## WHAT TO WORK ON:
Render the data below as a JSON array of strings, one string per line, omitting blank lines and excluding the pictures.

## DATASET RECORDS:
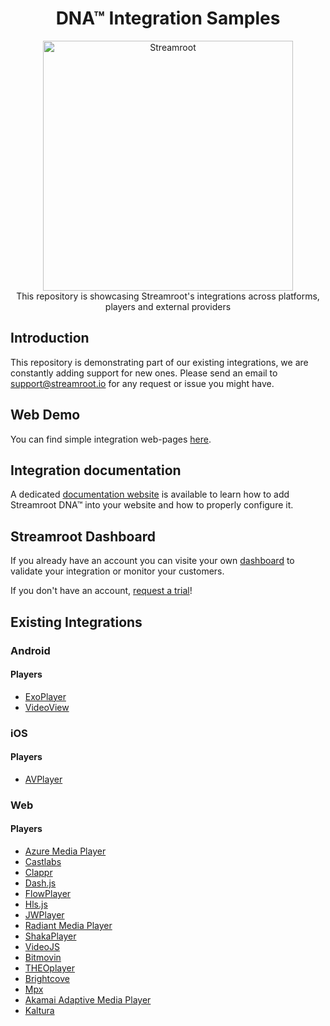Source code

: <head>
  <link rel="icon" type="image/x-icon" href="favicon.png" />
</head>
<h1 align="center">
  DNA™ Integration Samples
</h1>
<p align="center">
  <img alt="Streamroot" src="https://blog.streamroot.io/wp-content/uploads/2018/04/logo_typo_long.png" width="400" />
  <br />
  <span>This repository is showcasing Streamroot's integrations across platforms, players and external providers</span>
</p>


## Introduction

This repository is demonstrating part of our existing integrations, we are constantly adding support for new ones. Please send an email to [support@streamroot.io](mailto:support@streamroot.io) for any request or issue you might have.

## Web Demo

You can find simple integration web-pages [here](http://samples.streamroot.io/web/).

## Integration documentation

A dedicated [documentation website](https://support.streamroot.io/hc/en-us) is available to learn how to add Streamroot DNA™ into your website and how to properly configure it.

## Streamroot Dashboard

If you already have an account you can visite your own [dashboard](https://dashboard.streamroot.io) to validate your integration or monitor your customers.

If you don't have an account, [request a trial](https://streamroot.io/?request_trial=true)!

## Existing Integrations

### Android

#### Players

- [ExoPlayer](https://github.com/streamroot/dna-integration-samples/tree/master/android/ExoPlayer)
- [VideoView](https://github.com/streamroot/dna-integration-samples/tree/master/android/VideoView)

### iOS

#### Players

- [AVPlayer](https://github.com/streamroot/dna-integration-samples/tree/master/ios)

### Web

#### Players

- [Azure Media Player](https://github.com/streamroot/dna-integration-samples/tree/master/web/azure-media-player/azuremp.html)
- [Castlabs](https://github.com/streamroot/dna-integration-samples/tree/master/web/castlabs/castlabs.html)
- [Clappr](https://github.com/streamroot/dna-integration-samples/tree/master/web/clappr/hlsjs-clappr.html)
- [Dash.js](https://github.com/streamroot/dna-integration-samples/tree/master/web/dash.js/dashjs-wrapper.html)
- [FlowPlayer](https://github.com/streamroot/dna-integration-samples/tree/master/web/flowplayer/flowplayer.html)
- [Hls.js](https://github.com/streamroot/dna-integration-samples/tree/master/web/hls.js/hlsjs-wrapper.html)
- [JWPlayer](https://github.com/streamroot/dna-integration-samples/tree/master/web/jwplayer/hlsjs-jwplayer.html)
- [Radiant Media Player](https://github.com/streamroot/dna-integration-samples/tree/master/web/radiant-media-player/radiant.html)
- [ShakaPlayer](https://github.com/streamroot/dna-integration-samples/tree/master/web/shaka-player/shakaplayer-wrapper.html)
- [VideoJS](https://github.com/streamroot/dna-integration-samples/tree/master/web/video.js/hlsjs-videojs.html)
- [Bitmovin](https://github.com/streamroot/dna-integration-samples/tree/master/web/bitmovin/bitmovin.html)
- [THEOplayer](https://github.com/streamroot/dna-integration-samples/tree/master/web/theoplayer/theoplayer.html)
- [Brightcove](https://github.com/streamroot/dna-integration-samples/tree/master/web/brightcove/brightcove.html)
- [Mpx](https://github.com/streamroot/dna-integration-samples/tree/master/web/mpx/mpx.html)
- [Akamai Adaptive Media Player](https://github.com/streamroot/dna-integration-samples/tree/master/web/akamai-adaptive-media-player/akamai.html)
- [Kaltura](https://github.com/streamroot/dna-integration-samples/tree/master/web/kaltura/kaltura.html)
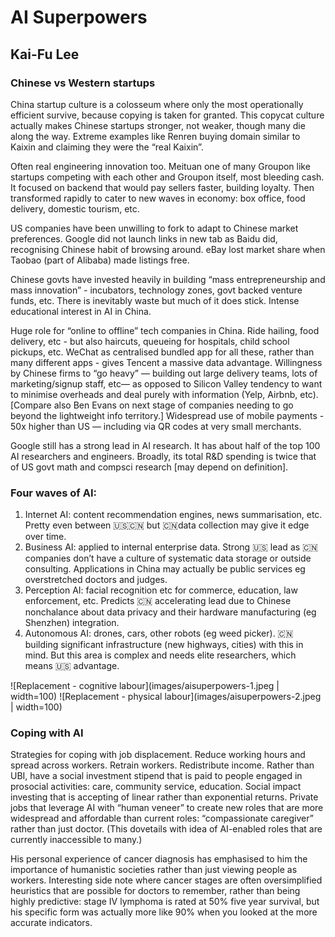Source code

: # AI Superpowers
## Kai-Fu Lee

### Chinese vs Western startups

China startup culture is a colosseum where only the most operationally efficient survive, because copying is taken for granted. This copycat culture actually makes Chinese startups stronger, not weaker, though many die along the way. Extreme examples like Renren buying domain similar to Kaixin and claiming they were the “real Kaixin”.

Often real engineering innovation too. Meituan one of many Groupon like startups competing with each other and Groupon itself, most bleeding cash. It focused on backend that would pay sellers faster, building loyalty. Then transformed rapidly to cater to new waves in economy: box office, food delivery, domestic tourism, etc.

US companies have been unwilling to fork to adapt to Chinese market preferences. Google did not launch links in new tab as Baidu did, recognising Chinese habit of browsing around. eBay lost market share when Taobao (part of Alibaba) made listings free.

Chinese govts have invested heavily in building “mass entrepreneurship and mass innovation” - incubators, technology zones, govt backed venture funds, etc. There is inevitably waste but much of it does stick. Intense educational interest in AI in China.

Huge role for “online to offline” tech companies in China. Ride hailing, food delivery, etc - but also haircuts, queueing for hospitals, child school pickups, etc. WeChat as centralised bundled app for all these, rather than many different apps - gives Tencent a massive data advantage. Willingness by Chinese firms to “go heavy” — building out large delivery teams, lots of marketing/signup staff, etc— as opposed to Silicon Valley tendency to want to minimise overheads and deal purely with information (Yelp, Airbnb, etc). [Compare also Ben Evans on next stage of companies needing to go beyond the lightweight info territory.] Widespread use of mobile payments - 50x higher than US — including via QR codes at very small merchants.

Google still has a strong lead in AI research. It has about half of the top 100 AI researchers and engineers. Broadly, its total R&D spending is twice that of US govt math and compsci research [may depend on definition].

### Four waves of AI: 
1. Internet AI: content recommendation engines, news summarisation, etc. Pretty even between 🇺🇸🇨🇳 but 🇨🇳data collection may give it edge over time.
2. Business AI: applied to internal enterprise data. Strong 🇺🇸 lead as 🇨🇳 companies don’t have a culture of systematic data storage or outside consulting. Applications in China may actually be public services eg overstretched doctors and judges.
3. Perception AI: facial recognition etc for commerce, education, law enforcement, etc. Predicts 🇨🇳 accelerating lead due to Chinese nonchalance about data privacy and their hardware manufacturing (eg Shenzhen) integration.
4. Autonomous AI: drones, cars, other robots (eg weed picker). 🇨🇳 building significant infrastructure (new highways, cities) with this in mind. But this area is complex and needs elite researchers, which means 🇺🇸 advantage.

![Replacement - cognitive labour](images/aisuperpowers-1.jpeg | width=100)
![Replacement - physical labour](images/aisuperpowers-2.jpeg | width=100)

### Coping with AI
Strategies for coping with job displacement. Reduce working hours and spread across workers. Retrain workers. Redistribute income. Rather than UBI, have a social investment stipend that is paid to people engaged in prosocial activities: care, community service, education. Social impact investing that is accepting of linear rather than exponential returns. Private jobs that leverage AI with “human veneer” to create new roles that are more widespread and affordable than current roles: “compassionate caregiver” rather than just doctor. (This dovetails with idea of AI-enabled roles that are currently inaccessible to many.)

His personal experience of cancer diagnosis has emphasised to him the importance of humanistic societies rather than just viewing people as workers. Interesting side note where cancer stages are often oversimplified heuristics that are possible for doctors to remember, rather than being highly predictive: stage IV lymphoma is rated at 50% five year survival, but his specific form was actually more like 90% when you looked at the more accurate indicators.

## ANSWER BELOW:
[
  "Source code",
  ": <head>",
  "  <link rel=\"icon\" type=\"image/x-icon\" href=\"favicon.png\" />",
  "</head>",
  "<h1 align=\"center\">",
  "  DNA™ Integration Samples",
  "</h1>",
  "<p align=\"center\">",
  "  <img alt=\"Streamroot\" src=\"https://blog.streamroot.io/wp-content/uploads/2018/04/logo_typo_long.png\" width=\"400\" />",
  "  <br />",
  "  <span>This repository is showcasing Streamroot's integrations across platforms, players and external providers</span>",
  "</p>",
  "## Introduction",
  "This repository is demonstrating part of our existing integrations, we are constantly adding support for new ones. Please send an email to [support@streamroot.io](mailto:support@streamroot.io) for any request or issue you might have.",
  "## Web Demo",
  "You can find simple integration web-pages [here](http://samples.streamroot.io/web/).",
  "## Integration documentation",
  "A dedicated [documentation website](https://support.streamroot.io/hc/en-us) is available to learn how to add Streamroot DNA™ into your website and how to properly configure it.",
  "## Streamroot Dashboard",
  "If you already have an account you can visite your own [dashboard](https://dashboard.streamroot.io) to validate your integration or monitor your customers.",
  "If you don't have an account, [request a trial](https://streamroot.io/?request_trial=true)!",
  "## Existing Integrations",
  "### Android",
  "#### Players",
  "- [ExoPlayer](https://github.com/streamroot/dna-integration-samples/tree/master/android/ExoPlayer)",
  "- [VideoView](https://github.com/streamroot/dna-integration-samples/tree/master/android/VideoView)",
  "### iOS",
  "#### Players",
  "- [AVPlayer](https://github.com/streamroot/dna-integration-samples/tree/master/ios)",
  "### Web",
  "#### Players",
  "- [Azure Media Player](https://github.com/streamroot/dna-integration-samples/tree/master/web/azure-media-player/azuremp.html)",
  "- [Castlabs](https://github.com/streamroot/dna-integration-samples/tree/master/web/castlabs/castlabs.html)",
  "- [Clappr](https://github.com/streamroot/dna-integration-samples/tree/master/web/clappr/hlsjs-clappr.html)",
  "- [Dash.js](https://github.com/streamroot/dna-integration-samples/tree/master/web/dash.js/dashjs-wrapper.html)",
  "- [FlowPlayer](https://github.com/streamroot/dna-integration-samples/tree/master/web/flowplayer/flowplayer.html)",
  "- [Hls.js](https://github.com/streamroot/dna-integration-samples/tree/master/web/hls.js/hlsjs-wrapper.html)",
  "- [JWPlayer](https://github.com/streamroot/dna-integration-samples/tree/master/web/jwplayer/hlsjs-jwplayer.html)",
  "- [Radiant Media Player](https://github.com/streamroot/dna-integration-samples/tree/master/web/radiant-media-player/radiant.html)",
  "- [ShakaPlayer](https://github.com/streamroot/dna-integration-samples/tree/master/web/shaka-player/shakaplayer-wrapper.html)",
  "- [VideoJS](https://github.com/streamroot/dna-integration-samples/tree/master/web/video.js/hlsjs-videojs.html)",
  "- [Bitmovin](https://github.com/streamroot/dna-integration-samples/tree/master/web/bitmovin/bitmovin.html)",
  "- [THEOplayer](https://github.com/streamroot/dna-integration-samples/tree/master/web/theoplayer/theoplayer.html)",
  "- [Brightcove](https://github.com/streamroot/dna-integration-samples/tree/master/web/brightcove/brightcove.html)",
  "- [Mpx](https://github.com/streamroot/dna-integration-samples/tree/master/web/mpx/mpx.html)",
  "- [Akamai Adaptive Media Player](https://github.com/streamroot/dna-integration-samples/tree/master/web/akamai-adaptive-media-player/akamai.html)",
  "- [Kaltura](https://github.com/streamroot/dna-integration-samples/tree/master/web/kaltura/kaltura.html)",
  "Source code",
  ": # AI Superpowers",
  "## Kai-Fu Lee",
  "### Chinese vs Western startups",
  "China startup culture is a colosseum where only the most operationally efficient survive, because copying is taken for granted. This copycat culture actually makes Chinese startups stronger, not weaker, though many die along the way. Extreme examples like Renren buying domain similar to Kaixin and claiming they were the “real Kaixin”.",
  "Often real engineering innovation too. Meituan one of many Groupon like startups competing with each other and Groupon itself, most bleeding cash. It focused on backend that would pay sellers faster, building loyalty. Then transformed rapidly to cater to new waves in economy: box office, food delivery, domestic tourism, etc.",
  "US companies have been unwilling to fork to adapt to Chinese market preferences. Google did not launch links in new tab as Baidu did, recognising Chinese habit of browsing around. eBay lost market share when Taobao (part of Alibaba) made listings free.",
  "Chinese govts have invested heavily in building “mass entrepreneurship and mass innovation” - incubators, technology zones, govt backed venture funds, etc. There is inevitably waste but much of it does stick. Intense educational interest in AI in China.",
  "Huge role for “online to offline” tech companies in China. Ride hailing, food delivery, etc - but also haircuts, queueing for hospitals, child school pickups, etc. WeChat as centralised bundled app for all these, rather than many different apps - gives Tencent a massive data advantage. Willingness by Chinese firms to “go heavy” — building out large delivery teams, lots of marketing/signup staff, etc— as opposed to Silicon Valley tendency to want to minimise overheads and deal purely with information (Yelp, Airbnb, etc). [Compare also Ben Evans on next stage of companies needing to go beyond the lightweight info territory.] Widespread use of mobile payments - 50x higher than US — including via QR codes at very small merchants.",
  "Google still has a strong lead in AI research. It has about half of the top 100 AI researchers and engineers. Broadly, its total R&D spending is twice that of US govt math and compsci research [may depend on definition].",
  "### Four waves of AI: ",
  "1. Internet AI: content recommendation engines, news summarisation, etc. Pretty even between 🇺🇸🇨🇳 but 🇨🇳data collection may give it edge over time.",
  "2. Business AI: applied to internal enterprise data. Strong 🇺🇸 lead as 🇨🇳 companies don’t have a culture of systematic data storage or outside consulting. Applications in China may actually be public services eg overstretched doctors and judges.",
  "3. Perception AI: facial recognition etc for commerce, education, law enforcement, etc. Predicts 🇨🇳 accelerating lead due to Chinese nonchalance about data privacy and their hardware manufacturing (eg Shenzhen) integration.",
  "4. Autonomous AI: drones, cars, other robots (eg weed picker). 🇨🇳 building significant infrastructure (new highways, cities) with this in mind. But this area is complex and needs elite researchers, which means 🇺🇸 advantage.",
  "![Replacement - cognitive labour](images/aisuperpowers-1.jpeg | width=100)",
  "![Replacement - physical labour](images/aisuperpowers-2.jpeg | width=100)",
  "### Coping with AI",
  "Strategies for coping with job displacement. Reduce working hours and spread across workers. Retrain workers. Redistribute income. Rather than UBI, have a social investment stipend that is paid to people engaged in prosocial activities: care, community service, education. Social impact investing that is accepting of linear rather than exponential returns. Private jobs that leverage AI with “human veneer” to create new roles that are more widespread and affordable than current roles: “compassionate caregiver” rather than just doctor. (This dovetails with idea of AI-enabled roles that are currently inaccessible to many.)",
  "His personal experience of cancer diagnosis has emphasised to him the importance of humanistic societies rather than just viewing people as workers. Interesting side note where cancer stages are often oversimplified heuristics that are possible for doctors to remember, rather than being highly predictive: stage IV lymphoma is rated at 50% five year survival, but his specific form was actually more like 90% when you looked at the more accurate indicators."
]